Data excerpts:
_ _ _ _

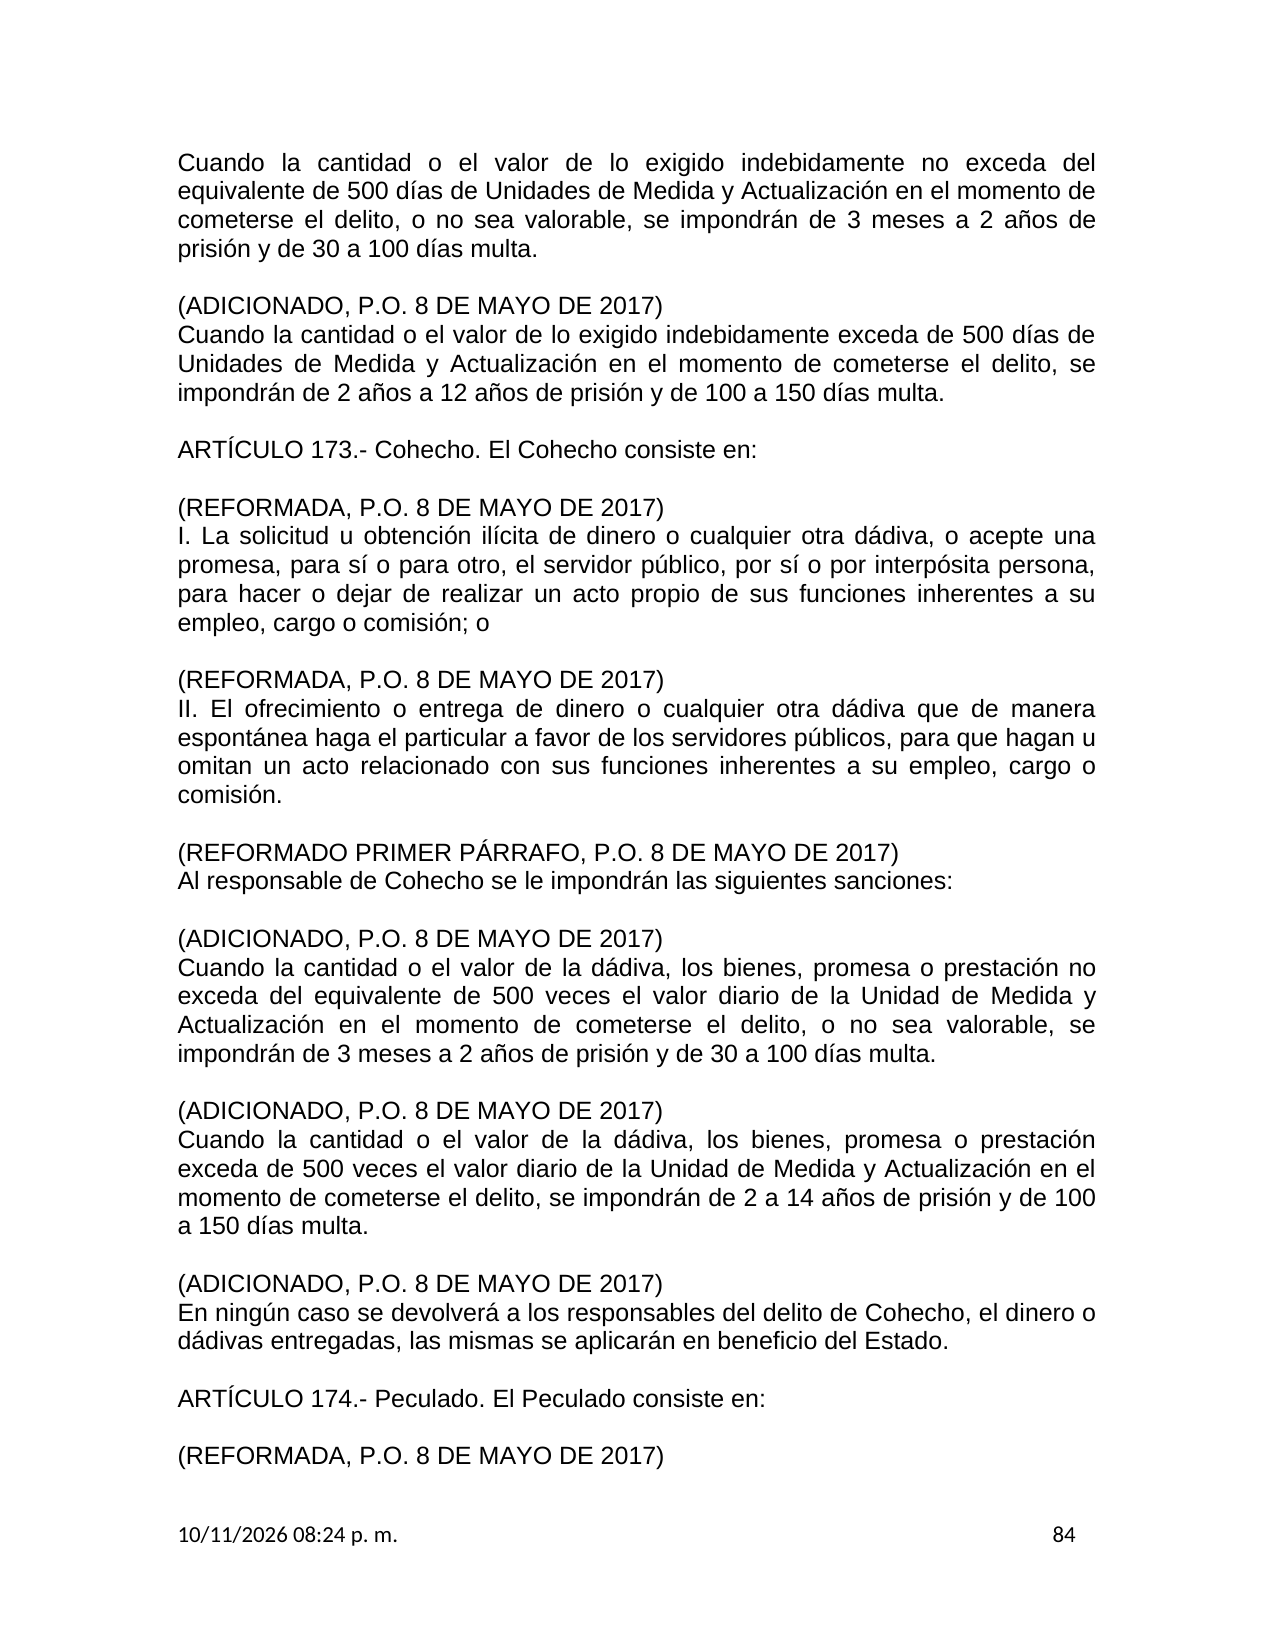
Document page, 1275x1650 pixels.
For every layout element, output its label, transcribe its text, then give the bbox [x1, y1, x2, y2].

text I. La solicitud u obtención ilícita de dinero o cualquier otra dádiva, o acepte una promesa, para sí o para otro, el servidor público, por sí o por interpósita persona, para hacer o dejar de realizar un acto propio de sus funciones inherentes a su empleo, cargo o comisión; o [177, 521, 1098, 636]
text II. El ofrecimiento o entrega de dinero o cualquier otra dádiva que de manera espontánea haga el particular a favor de los servidores públicos, para que hagan u omitan un acto relacionado con sus funciones inherentes a su empleo, cargo o comisión. [177, 694, 1098, 809]
text (ADICIONADO, P.O. 8 DE MAYO DE 2017) [177, 924, 1098, 953]
text ARTÍCULO 173.- Cohecho. El Cohecho consiste en: [177, 435, 1098, 464]
text (ADICIONADO, P.O. 8 DE MAYO DE 2017) [177, 291, 1098, 320]
text En ningún caso se devolverá a los responsables del delito de Cohecho, el dinero o dádivas entregadas, las mismas se aplicarán en beneficio del Estado. [177, 1298, 1098, 1355]
text ARTÍCULO 174.- Peculado. El Peculado consiste en: [177, 1384, 1098, 1413]
text Cuando la cantidad o el valor de la dádiva, los bienes, promesa o prestación exceda de 500 veces el valor diario de la Unidad de Medida y Actualización en el momento de cometerse el delito, se impondrán de 2 a 14 años de prisión y de 100 a 150 días multa. [177, 1125, 1098, 1240]
text Al responsable de Cohecho se le impondrán las siguientes sanciones: [177, 866, 1098, 895]
text (REFORMADA, P.O. 8 DE MAYO DE 2017) [177, 1441, 1098, 1470]
text Cuando la cantidad o el valor de lo exigido indebidamente exceda de 500 días de Unidades de Medida y Actualización en el momento de cometerse el delito, se impondrán de 2 años a 12 años de prisión y de 100 a 150 días multa. [177, 320, 1098, 406]
text Cuando la cantidad o el valor de la dádiva, los bienes, promesa o prestación no exceda del equivalente de 500 veces el valor diario de la Unidad de Medida y Actualización en el momento de cometerse el delito, o no sea valorable, se impondrán de 3 meses a 2 años de prisión y de 30 a 100 días multa. [177, 953, 1098, 1068]
text (ADICIONADO, P.O. 8 DE MAYO DE 2017) [177, 1269, 1098, 1298]
text (REFORMADA, P.O. 8 DE MAYO DE 2017) [177, 665, 1098, 694]
text (REFORMADO PRIMER PÁRRAFO, P.O. 8 DE MAYO DE 2017) [177, 838, 1098, 866]
text (REFORMADA, P.O. 8 DE MAYO DE 2017) [177, 493, 1098, 521]
text (ADICIONADO, P.O. 8 DE MAYO DE 2017) [177, 1096, 1098, 1125]
text Cuando la cantidad o el valor de lo exigido indebidamente no exceda del equivalente de 500 días de Unidades de Medida y Actualización en el momento de cometerse el delito, o no sea valorable, se impondrán de 3 meses a 2 años de prisión y de 30 a 100 días multa. [177, 148, 1098, 263]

_ _ _ _

Single out each line of the records above with the string "ARTÍCULO" in it, and copy it.

RESULT OF THE TASK:
text ARTÍCULO 173.- Cohecho. El Cohecho consiste en: [177, 435, 1098, 464]
text ARTÍCULO 174.- Peculado. El Peculado consiste en: [177, 1384, 1098, 1413]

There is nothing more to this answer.